§ YOUR TASK
An exact copy of the data is needed, one that excludes all pictures.

§ EXTRACTED INFORMATION
# # # # # # #
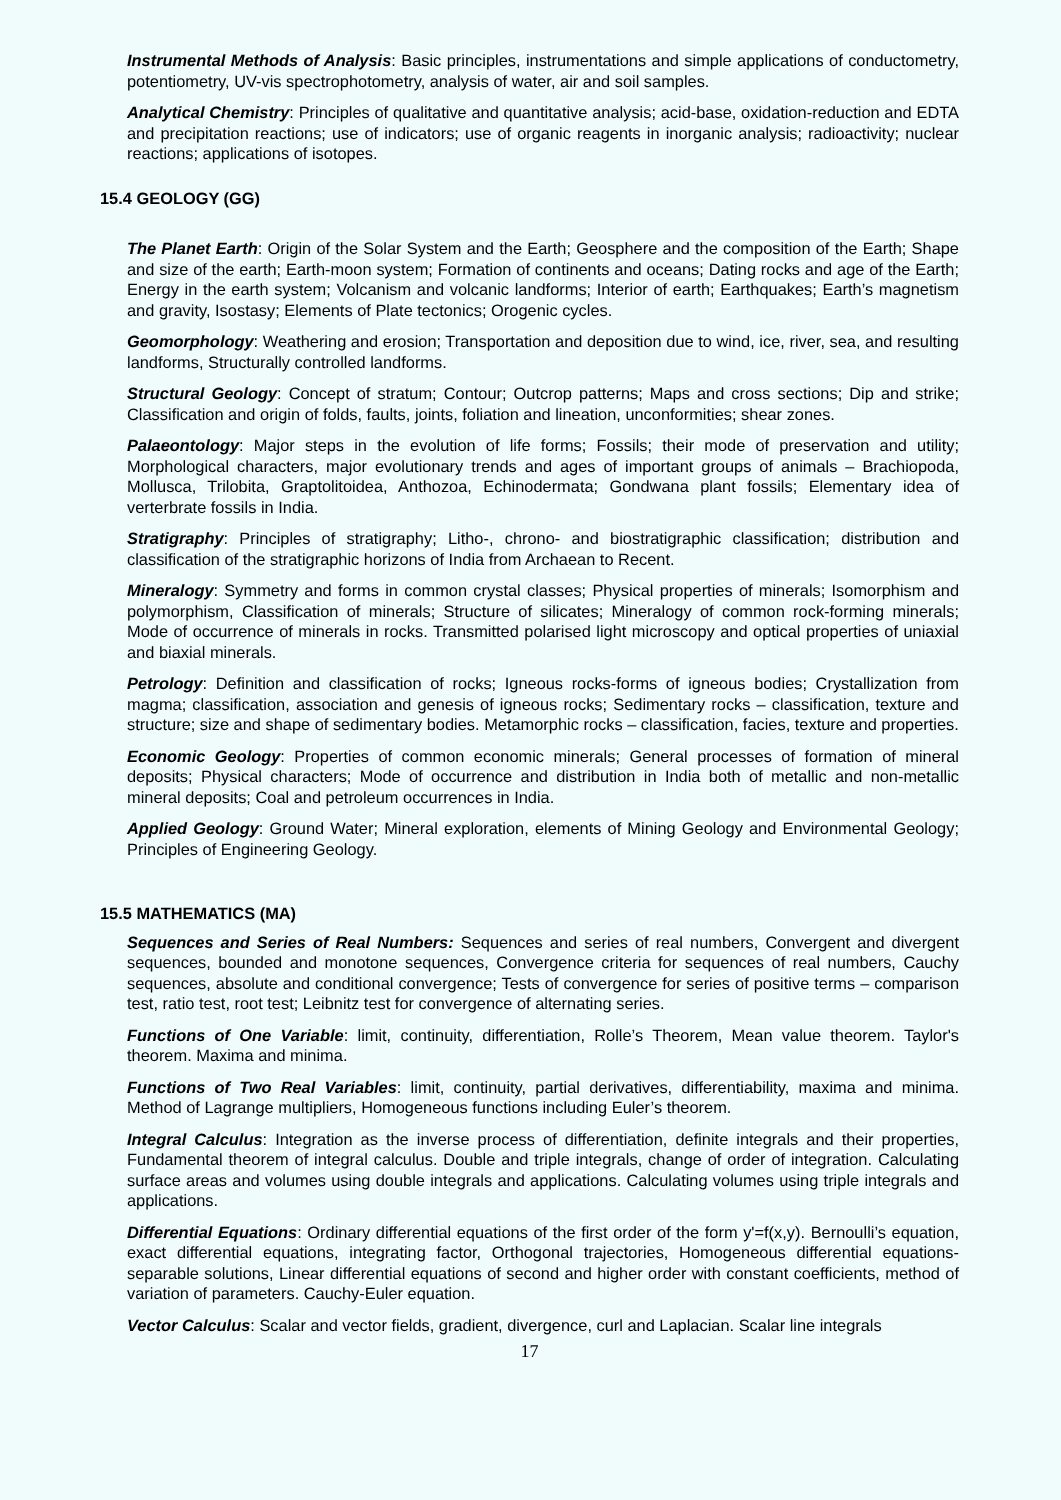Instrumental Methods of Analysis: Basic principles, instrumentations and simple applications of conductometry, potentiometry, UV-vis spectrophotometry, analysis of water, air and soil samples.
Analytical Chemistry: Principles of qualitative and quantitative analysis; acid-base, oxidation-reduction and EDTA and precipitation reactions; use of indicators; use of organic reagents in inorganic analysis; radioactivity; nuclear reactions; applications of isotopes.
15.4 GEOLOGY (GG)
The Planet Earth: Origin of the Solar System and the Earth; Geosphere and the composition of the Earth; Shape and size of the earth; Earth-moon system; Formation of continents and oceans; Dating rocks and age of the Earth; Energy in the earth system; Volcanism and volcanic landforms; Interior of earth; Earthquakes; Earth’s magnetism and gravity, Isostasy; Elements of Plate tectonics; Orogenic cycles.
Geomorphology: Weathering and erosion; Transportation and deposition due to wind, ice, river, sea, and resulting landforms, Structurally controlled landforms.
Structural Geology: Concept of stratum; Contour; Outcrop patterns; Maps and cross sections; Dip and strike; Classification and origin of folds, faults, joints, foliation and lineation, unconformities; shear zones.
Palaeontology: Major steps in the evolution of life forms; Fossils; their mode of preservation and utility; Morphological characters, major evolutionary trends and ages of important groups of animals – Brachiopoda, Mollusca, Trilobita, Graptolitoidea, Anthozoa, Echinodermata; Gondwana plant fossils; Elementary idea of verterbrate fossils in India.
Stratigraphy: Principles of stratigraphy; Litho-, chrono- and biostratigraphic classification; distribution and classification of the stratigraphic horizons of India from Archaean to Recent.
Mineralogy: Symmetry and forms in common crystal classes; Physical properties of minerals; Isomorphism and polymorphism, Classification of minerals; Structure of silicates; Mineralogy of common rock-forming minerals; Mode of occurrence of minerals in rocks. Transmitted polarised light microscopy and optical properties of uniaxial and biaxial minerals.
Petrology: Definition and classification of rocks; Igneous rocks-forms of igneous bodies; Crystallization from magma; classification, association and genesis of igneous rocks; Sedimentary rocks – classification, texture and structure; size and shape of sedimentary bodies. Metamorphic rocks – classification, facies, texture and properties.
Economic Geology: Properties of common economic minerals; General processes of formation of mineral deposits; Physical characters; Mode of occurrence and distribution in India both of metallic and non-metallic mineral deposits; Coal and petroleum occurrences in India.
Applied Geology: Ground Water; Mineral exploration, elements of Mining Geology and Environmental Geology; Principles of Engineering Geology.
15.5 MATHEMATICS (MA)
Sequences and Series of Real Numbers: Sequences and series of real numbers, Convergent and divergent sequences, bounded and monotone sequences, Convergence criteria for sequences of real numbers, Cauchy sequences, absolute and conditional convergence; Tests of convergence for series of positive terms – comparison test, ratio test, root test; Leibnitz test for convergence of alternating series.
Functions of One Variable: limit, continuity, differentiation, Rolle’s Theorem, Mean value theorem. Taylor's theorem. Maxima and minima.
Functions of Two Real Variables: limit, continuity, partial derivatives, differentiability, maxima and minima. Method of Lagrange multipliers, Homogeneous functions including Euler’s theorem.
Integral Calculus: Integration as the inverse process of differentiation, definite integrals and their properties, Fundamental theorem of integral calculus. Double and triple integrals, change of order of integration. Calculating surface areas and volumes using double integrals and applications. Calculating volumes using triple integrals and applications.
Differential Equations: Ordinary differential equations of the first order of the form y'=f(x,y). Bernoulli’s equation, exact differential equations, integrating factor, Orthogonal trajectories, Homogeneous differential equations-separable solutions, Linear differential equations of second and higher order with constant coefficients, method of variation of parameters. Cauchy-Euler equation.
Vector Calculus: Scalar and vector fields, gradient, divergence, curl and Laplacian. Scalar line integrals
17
# # # # # # #
§ SOLUTION
Instrumental Methods of Analysis: Basic principles, instrumentations and simple applications of conductometry, potentiometry, UV-vis spectrophotometry, analysis of water, air and soil samples.
Analytical Chemistry: Principles of qualitative and quantitative analysis; acid-base, oxidation-reduction and EDTA and precipitation reactions; use of indicators; use of organic reagents in inorganic analysis; radioactivity; nuclear reactions; applications of isotopes.
15.4 GEOLOGY (GG)
The Planet Earth: Origin of the Solar System and the Earth; Geosphere and the composition of the Earth; Shape and size of the earth; Earth-moon system; Formation of continents and oceans; Dating rocks and age of the Earth; Energy in the earth system; Volcanism and volcanic landforms; Interior of earth; Earthquakes; Earth’s magnetism and gravity, Isostasy; Elements of Plate tectonics; Orogenic cycles.
Geomorphology: Weathering and erosion; Transportation and deposition due to wind, ice, river, sea, and resulting landforms, Structurally controlled landforms.
Structural Geology: Concept of stratum; Contour; Outcrop patterns; Maps and cross sections; Dip and strike; Classification and origin of folds, faults, joints, foliation and lineation, unconformities; shear zones.
Palaeontology: Major steps in the evolution of life forms; Fossils; their mode of preservation and utility; Morphological characters, major evolutionary trends and ages of important groups of animals – Brachiopoda, Mollusca, Trilobita, Graptolitoidea, Anthozoa, Echinodermata; Gondwana plant fossils; Elementary idea of verterbrate fossils in India.
Stratigraphy: Principles of stratigraphy; Litho-, chrono- and biostratigraphic classification; distribution and classification of the stratigraphic horizons of India from Archaean to Recent.
Mineralogy: Symmetry and forms in common crystal classes; Physical properties of minerals; Isomorphism and polymorphism, Classification of minerals; Structure of silicates; Mineralogy of common rock-forming minerals; Mode of occurrence of minerals in rocks. Transmitted polarised light microscopy and optical properties of uniaxial and biaxial minerals.
Petrology: Definition and classification of rocks; Igneous rocks-forms of igneous bodies; Crystallization from magma; classification, association and genesis of igneous rocks; Sedimentary rocks – classification, texture and structure; size and shape of sedimentary bodies. Metamorphic rocks – classification, facies, texture and properties.
Economic Geology: Properties of common economic minerals; General processes of formation of mineral deposits; Physical characters; Mode of occurrence and distribution in India both of metallic and non-metallic mineral deposits; Coal and petroleum occurrences in India.
Applied Geology: Ground Water; Mineral exploration, elements of Mining Geology and Environmental Geology; Principles of Engineering Geology.
15.5 MATHEMATICS (MA)
Sequences and Series of Real Numbers: Sequences and series of real numbers, Convergent and divergent sequences, bounded and monotone sequences, Convergence criteria for sequences of real numbers, Cauchy sequences, absolute and conditional convergence; Tests of convergence for series of positive terms – comparison test, ratio test, root test; Leibnitz test for convergence of alternating series.
Functions of One Variable: limit, continuity, differentiation, Rolle’s Theorem, Mean value theorem. Taylor's theorem. Maxima and minima.
Functions of Two Real Variables: limit, continuity, partial derivatives, differentiability, maxima and minima. Method of Lagrange multipliers, Homogeneous functions including Euler’s theorem.
Integral Calculus: Integration as the inverse process of differentiation, definite integrals and their properties, Fundamental theorem of integral calculus. Double and triple integrals, change of order of integration. Calculating surface areas and volumes using double integrals and applications. Calculating volumes using triple integrals and applications.
Differential Equations: Ordinary differential equations of the first order of the form y'=f(x,y). Bernoulli’s equation, exact differential equations, integrating factor, Orthogonal trajectories, Homogeneous differential equations-separable solutions, Linear differential equations of second and higher order with constant coefficients, method of variation of parameters. Cauchy-Euler equation.
Vector Calculus: Scalar and vector fields, gradient, divergence, curl and Laplacian. Scalar line integrals
17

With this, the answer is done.